The middle of this concert was for the entire ensemble. They are of course all virtuosos, but one felt this only a single time, in Vivaldi’s familiar Folia, an ancient dance as well known as Greensleeves, a glorious piece for everybody from 13th Century troubadors to Sergei Rachmaninoff.


The Vivaldi was stunning not only for invention but for skill from all the players. Cellist Keiran Campbell had been basically a continuo-ist until this time, but his fingers were ravishing here. Second Violin Jeffrey Girton had some dazzling duets with Ms. Lodge, and the whole ensemble gave a full-hearted performance here.


The Corelli Violin Sonata was part of twelve works which made Corelli a very rich man. No, he didn’t invent a lot of Paganini tricks. But he did use the violin to the max of its possibilities for the time.

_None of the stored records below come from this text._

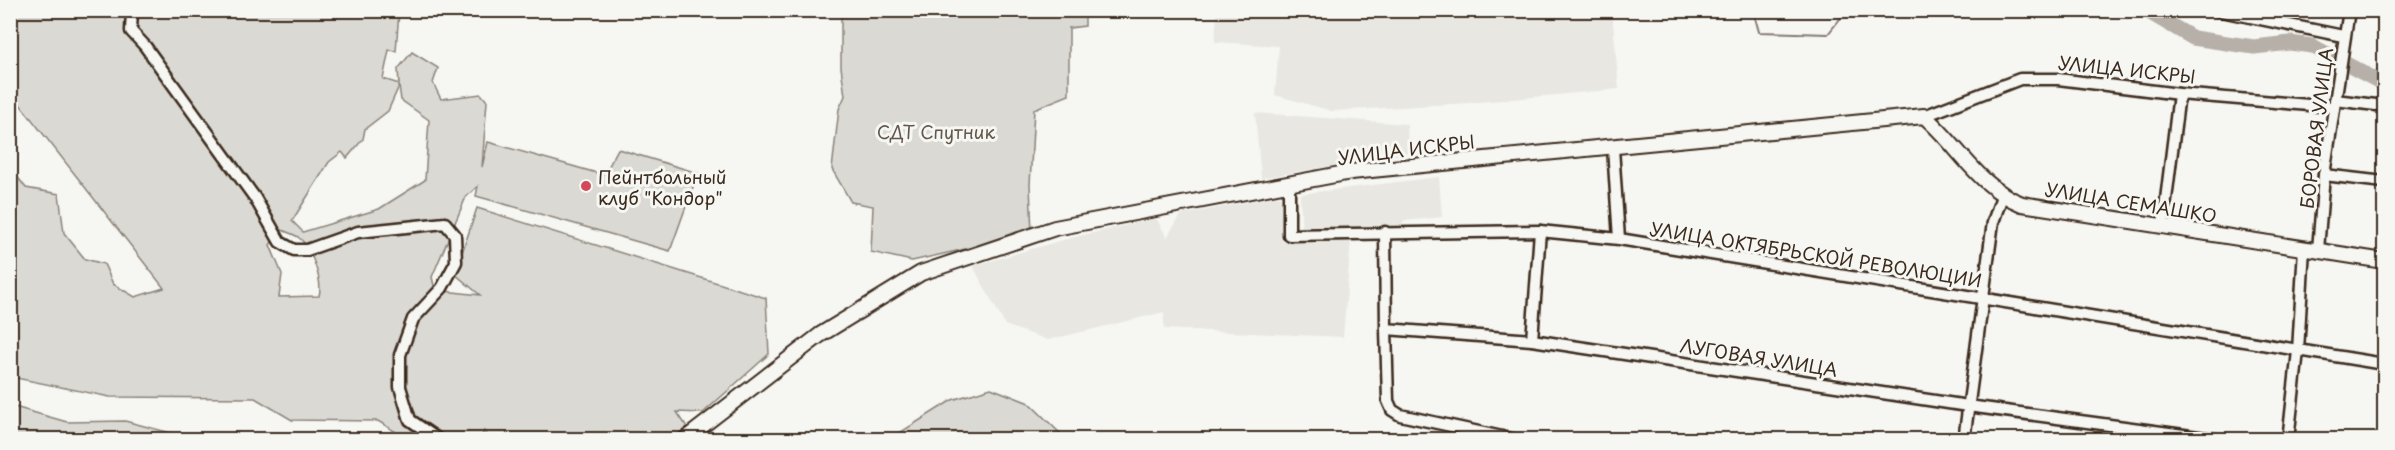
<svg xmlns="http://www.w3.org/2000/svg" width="2395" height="450" viewBox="0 0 2395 450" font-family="'Playpen Sans',sans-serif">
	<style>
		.built { fill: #e8e7e2 }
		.green { fill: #dad9d3; stroke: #8a8278; stroke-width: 1.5; fill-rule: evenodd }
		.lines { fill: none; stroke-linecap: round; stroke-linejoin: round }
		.stream { stroke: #857a71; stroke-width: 2 }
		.river { stroke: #b6b0a9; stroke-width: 15 }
		.minor-casing { stroke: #3b2a1e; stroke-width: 15 }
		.major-casing { stroke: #3b2a1e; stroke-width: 18 }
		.minor { stroke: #f6f6f2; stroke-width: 10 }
		.major { stroke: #f6f6f2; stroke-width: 14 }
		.poi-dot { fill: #d1495b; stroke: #f6f6f2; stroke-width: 2 }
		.labels { text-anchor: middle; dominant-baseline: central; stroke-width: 6; stroke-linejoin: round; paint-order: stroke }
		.street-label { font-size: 18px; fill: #3b2a1e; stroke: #f6f6f2 }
		.park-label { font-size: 18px; fill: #63564b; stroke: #f6f6f2 }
		.poi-label { font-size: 18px; fill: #3b2a1e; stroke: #f6f6f2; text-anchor: start }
	</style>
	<rect width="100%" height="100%" fill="#f6f6f2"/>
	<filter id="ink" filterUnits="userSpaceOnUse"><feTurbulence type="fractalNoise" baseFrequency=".0167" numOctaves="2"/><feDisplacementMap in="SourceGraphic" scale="12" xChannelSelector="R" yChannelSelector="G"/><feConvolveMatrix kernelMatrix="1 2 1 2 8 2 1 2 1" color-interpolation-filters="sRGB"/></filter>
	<g filter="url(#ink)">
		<g class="built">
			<path d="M 1217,11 L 1612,11 L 1619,89 L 1468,103 L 1332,111 L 1275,95 L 1279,46 L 1215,42 Z"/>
			<path d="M 1255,113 L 1407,124 L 1408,153 L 1261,178 Z"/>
			<path d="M 1439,177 L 1442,217 L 1403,221 L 1402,227 L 1302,232 L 1300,194 Z"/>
			<path d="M 1278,196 L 1281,198 L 1283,242 L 1351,239 L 1343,337 L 1164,329 L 1164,312 L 1048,340 L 1005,325 L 973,266 L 1063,240 L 1156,218 L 1167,237 L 1181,215 Z"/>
		</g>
		<g class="green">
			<path d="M 230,10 L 231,13 L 399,11 L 396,51 L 389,50 L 383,79 L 399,84 L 398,69 L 412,52 L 438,68 L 433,83 L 441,99 L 481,94 L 487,101 L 482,167 L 488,142 L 604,175 L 618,149 L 698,173 L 670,251 L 476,196 L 478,186 L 466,197 L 432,277 L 435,290 L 480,295 L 455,274 L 477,208 L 766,298 L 769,354 L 703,413 L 677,412 L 689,430 L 677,440 L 491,440 L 484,431 L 481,439 L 404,437 L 378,421 L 292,420 L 255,398 L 110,397 L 11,377 L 10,167 L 26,188 L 59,194 L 64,233 L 85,259 L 104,264 L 113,284 L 135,297 L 164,288 L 19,103 L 11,105 L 11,11 ZM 399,86 L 401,100 L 429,120 L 425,180 L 379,209 L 303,232 L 292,221 L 329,162 L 342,152 L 347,158 L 363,139 L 365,129 L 388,111 ZM 280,229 C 286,232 293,234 298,237 C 311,246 323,281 319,296 L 279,297 L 282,274 L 270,245 Z"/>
			<path d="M 841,11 L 1085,11 L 1085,26 L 1069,28 L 1069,95 L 1034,109 L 1030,185 L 1032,234 L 912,261 L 871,252 L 873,206 L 851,202 L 832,169 L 839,109 L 845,96 L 841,67 Z"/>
			<path d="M 991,388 L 1029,403 L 1066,439 L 890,439 L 952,400 Z"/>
			<path d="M 11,406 L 67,422 L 125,421 L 194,439 L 11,439 Z"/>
		</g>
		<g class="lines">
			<path class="stream" d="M 1753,10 L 1759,32 L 1828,34 L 1847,10"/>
			<path class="river" d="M 2145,10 L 2193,38 L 2254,47 L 2290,43 L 2312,46 L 2384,84"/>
			<g class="minor-casing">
				<g id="minor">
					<path d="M 132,10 L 131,31 L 145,46 L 255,198 L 280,242 L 294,250 L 307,250 L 358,232 L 445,223 L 455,235 L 456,262 L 442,288 L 413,319 L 400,355 L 400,387 L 410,420 L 439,440"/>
					<path d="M 2216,10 L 2343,36"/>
					<path d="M 2335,100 L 2384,106"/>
					<path d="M 1924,116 L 2020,79 L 2058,79 L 2179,94 L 2333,107"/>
					<path d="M 1613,148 L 1619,239"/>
					<path d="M 2324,175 L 2384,182"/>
					<path d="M 1289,185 L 1289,235 L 1540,231 L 1619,239 L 2384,364"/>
					<path d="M 2163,224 L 2179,94"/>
					<path d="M 1385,232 L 1386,329 L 1532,340 L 1968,406 L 2221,440"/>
					<path d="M 2318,250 L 2324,175 L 2349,10"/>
					<path d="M 1386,329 L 1388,401 L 1392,410 L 1400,415 L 1516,440"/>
					<path d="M 1532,340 L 1540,231"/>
					<path d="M 1964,440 L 1993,222 L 2002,196"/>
					<path d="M 2288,440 L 2298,351 L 2304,248"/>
				</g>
			</g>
			<g class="major-casing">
				<path id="major" d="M 684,440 L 820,335 L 921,273 L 1055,228 L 1351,172 L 1924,116 C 1959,146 1978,187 2022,204 L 2384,261"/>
			</g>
			<use href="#minor" class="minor"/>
			<use href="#major" class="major"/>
		</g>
	</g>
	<circle class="poi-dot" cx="586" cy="186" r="6"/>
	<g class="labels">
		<g class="street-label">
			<text transform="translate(2127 69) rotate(6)">УЛИЦА ИСКРЫ</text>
			<text transform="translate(2316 128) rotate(-83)">БОРОВАЯ УЛИЦА</text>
			<text transform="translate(1406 149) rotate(-7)">УЛИЦА ИСКРЫ</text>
			<text transform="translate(2131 202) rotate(9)">УЛИЦА СЕМАШКО</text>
			<text transform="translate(1816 254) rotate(9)">УЛИЦА ОКТЯБРЬСКОЙ РЕВОЛЮЦИИ</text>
			<text transform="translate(1759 357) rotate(9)">ЛУГОВАЯ УЛИЦА</text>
		</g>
		<g class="park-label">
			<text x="936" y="131">СДТ Спутник</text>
		</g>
		<g class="poi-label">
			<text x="598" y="176">Пейнтбольный<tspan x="598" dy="21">клуб "Кондор"</tspan></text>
		</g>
	</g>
	<rect width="2395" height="450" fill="none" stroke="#f6f6f2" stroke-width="36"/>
	<rect x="18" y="18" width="2359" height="414" fill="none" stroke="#3b2a1e" stroke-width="2" filter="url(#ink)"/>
</svg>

Originally written for soloist and simple bass line, this version was composed for a full ensemble of theorbo, harpsichord and continuo. Ms. Lodge gave them equal import, never venturing to a 21st Century ostentation. Initially, I thought she was using an antique violin, for she never attempted a terribly wide range of tone colors, we had no excessive vibrato, no improvisation between the last two movements. Rather, Ms. Lodge played the Corelli with–what seemed to be–a quiet respect. Then again, for a chiesa (church) sonata, that was probably correct.


By the finish, with Dowland’s lovely lament still in my ears, it was time to saunter home through the cemetery. The flambeaux were a nice touch, but actually superfluous, since the path was glowing with millions of horny fireflies, looking for a live mate, and oblivious to the plethora of James Joyce’s “shovelled” dead.